[Xorg] Damage/Composite + direct rendering clients

Keith Packard keithp at keithp.com
Mon May 17 13:16:38 PDT 2004


Around 15 o'clock on May 17, Andy Ritger wrote:

> Even for front buffered flushes I would be inclined to just say that it
> damages the whole drawable, rather than try to compute a smaller bounding
> region.

That's certainly fine for now; if people really get excited about 
optimizing this case, they can fix it themselves.  I don't know of too 
many applications which draw to the front buffer...

> The tricky part here is that the damage event shouldn't be sent to
> Damage clients until the hardware has completed the damage, but
> that is the vendor's problem... I'm just trying to make sure
> everything that is needed is in place so that vendors can solve that.

It can't even be seen by the X server until the rendering is complete.
When using 'automatic' update mode, there isn't an external application 
waiting for the event; the X server updates the screen directly.

> One solution would be for the direct rendering client to send private
> protocol to the X server as soon as the rendering is sent to the hw.

Sure; just as long as the X server could then block awaiting completion.

> BeginComposite/EndComposite bracketing would facilitate that (it
> would be BeginComposite's job to make sure the hw had completed).

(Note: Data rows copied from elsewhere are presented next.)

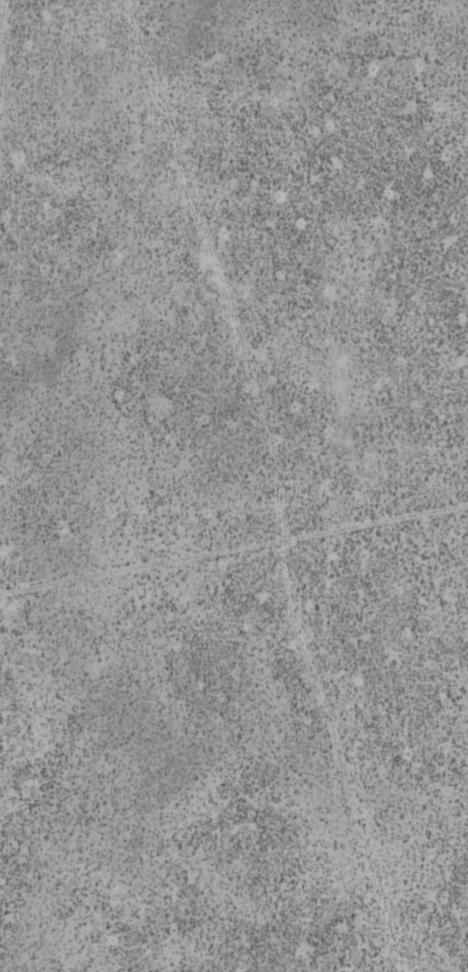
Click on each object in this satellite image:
road: (234, 555)

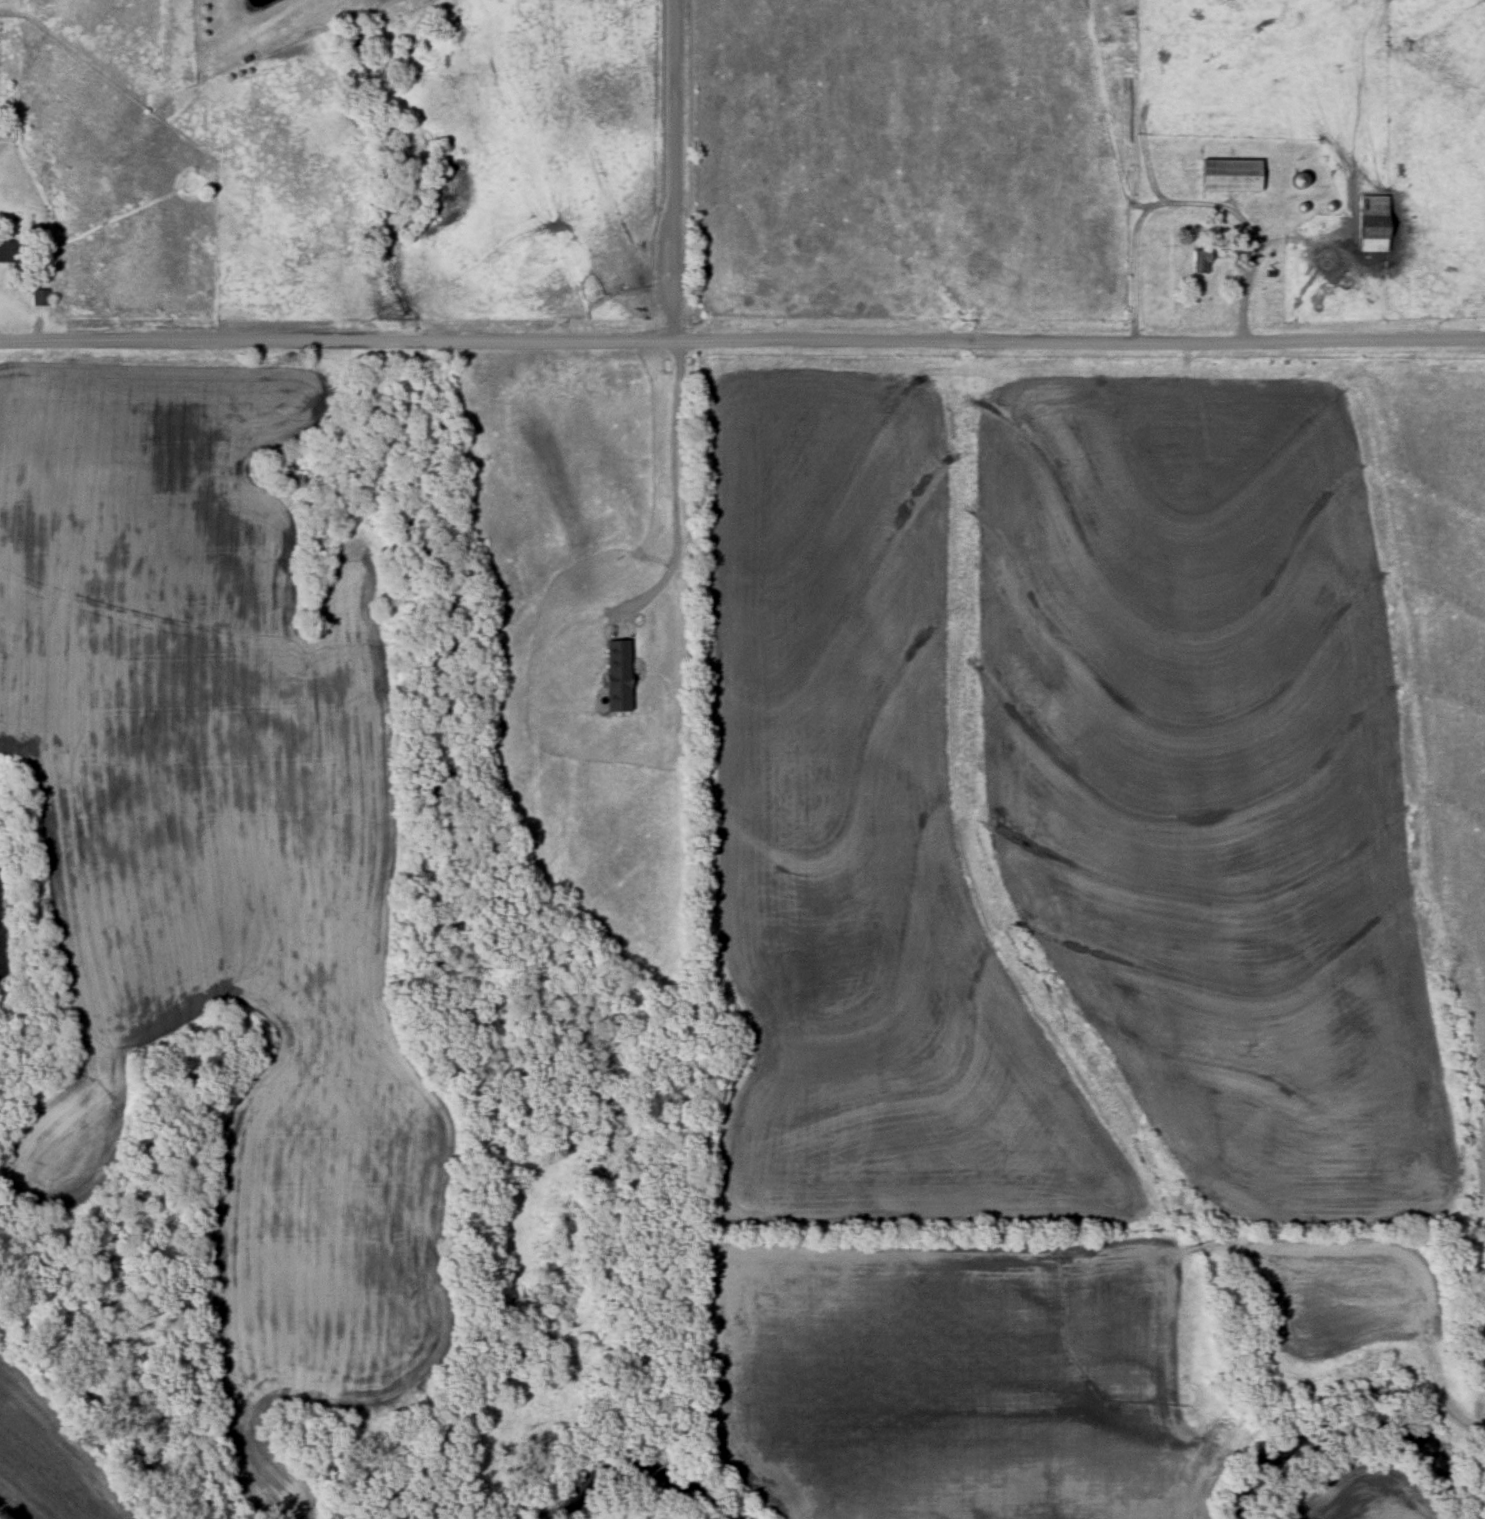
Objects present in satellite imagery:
building: (8, 134)
road: (670, 170)
building: (1227, 176)
road: (1190, 203)
building: (1370, 224)
building: (13, 251)
building: (1200, 262)
building: (42, 297)
road: (742, 340)
road: (676, 496)
building: (620, 675)
river: (1355, 1421)
river: (624, 1481)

There's no need for these extra requests -- the X server just needs to
block when using the indicated source window buffer.  This way, the X 
server can actually pend lots of other parts of the compositing operation 
and only when the affected window finally comes into play will the X 
server block.

I just thought of another case here -- we want to allow for direct 
rendering compositing managers as well.  That will require inter-client
synchronization along the same lines...

>     glxgears is then redrawn (and swapped) before the compositing
>     is performed.  When the compositing is performed, the xterm
>     and the portion of the glxgears window beneath the xterm are
>     recomposited into the backing pixmap, which is then blitted to
>     the visible screen.  At this point, we have a tear between the
>     portion of the glxgears window that is not beneath the xterm
>     and the part that is (the part that is beneath the xterm is
>     from glxgear's new frame, while the part not beneath the xterm
>     is from the old frame).

The window of vulnerability isn't as long as you fear -- the compositing 
manager can always use the damaged region of each window precisely at the 
time of the compositing operation, without reference to any events it has 
received.  That's because the damage accumulates inside X server regions
where it can be used to compute correct updates.

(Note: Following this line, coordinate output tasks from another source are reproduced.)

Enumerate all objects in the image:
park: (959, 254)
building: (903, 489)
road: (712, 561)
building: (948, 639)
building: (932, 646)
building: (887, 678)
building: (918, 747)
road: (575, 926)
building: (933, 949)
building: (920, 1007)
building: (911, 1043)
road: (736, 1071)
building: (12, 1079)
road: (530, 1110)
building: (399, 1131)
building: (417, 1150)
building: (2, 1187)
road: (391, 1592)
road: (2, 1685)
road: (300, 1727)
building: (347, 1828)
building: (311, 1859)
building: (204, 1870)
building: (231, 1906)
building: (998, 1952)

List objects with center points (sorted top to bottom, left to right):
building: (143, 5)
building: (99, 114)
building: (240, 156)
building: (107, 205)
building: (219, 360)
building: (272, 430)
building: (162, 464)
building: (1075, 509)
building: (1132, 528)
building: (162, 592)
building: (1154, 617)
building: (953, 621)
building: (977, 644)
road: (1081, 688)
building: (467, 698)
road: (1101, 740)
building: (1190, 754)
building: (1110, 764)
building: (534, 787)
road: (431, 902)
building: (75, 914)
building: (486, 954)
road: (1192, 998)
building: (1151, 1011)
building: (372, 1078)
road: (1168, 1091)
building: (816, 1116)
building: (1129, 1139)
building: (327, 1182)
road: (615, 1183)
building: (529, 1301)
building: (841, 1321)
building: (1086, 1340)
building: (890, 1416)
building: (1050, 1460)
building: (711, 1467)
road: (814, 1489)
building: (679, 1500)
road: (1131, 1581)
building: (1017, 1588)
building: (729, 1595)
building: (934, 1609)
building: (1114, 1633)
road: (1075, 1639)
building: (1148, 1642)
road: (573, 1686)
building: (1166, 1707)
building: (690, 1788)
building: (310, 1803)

As long as the compositing manager holds the server grabbed (which
presumably locks out direct clients as well) while it updates the screen,
there shouldn't be any tearing.  No need to drain the event queue or 
anything else so dramatic.

> > information related to a specific drawable.  Any future requests for 
> > contents from that drawable must delay until that damage has actually 
> > occurred.
> 
> Right, but how is that enforced?  Who delays until the damage has
> actually occurred?

The X server would have to stall waiting for the swap to complete. It 
would "know" to do this because the direct client would have indicated 
that the swap was queued to the hardware.

> True, but window managers can't cause video memory to be freed,
> which would be really nice to do when you are transitioning into a
> fullscreen application.

They can free the extra buffers used for Composite, and the X server can 
migrate less used pixmaps from the video card.

> Even the RandR implementation naively leaves the video memory allocated for
> the largest possible root window size.

Not in kdrive.

> OK; how does a driver differentiate the per-window pixmaps from
> regular pixmaps?

The driver can see them associated with windows by wrapping 
SetWindowPixmap.

> So if the X server might start compositing, then the driver can't advertise
> the overlay port; is that correct?

It could pretend the overlay port was busy for new apps and silently
translate an existing overlay application to textures.  I don't quite 
know; I use overlay video with composite now and it works as long as the 
windows are aligned on the screen correctly.  I'd like to make that 
possible in the future as well, but I'm not quite sure how to do that.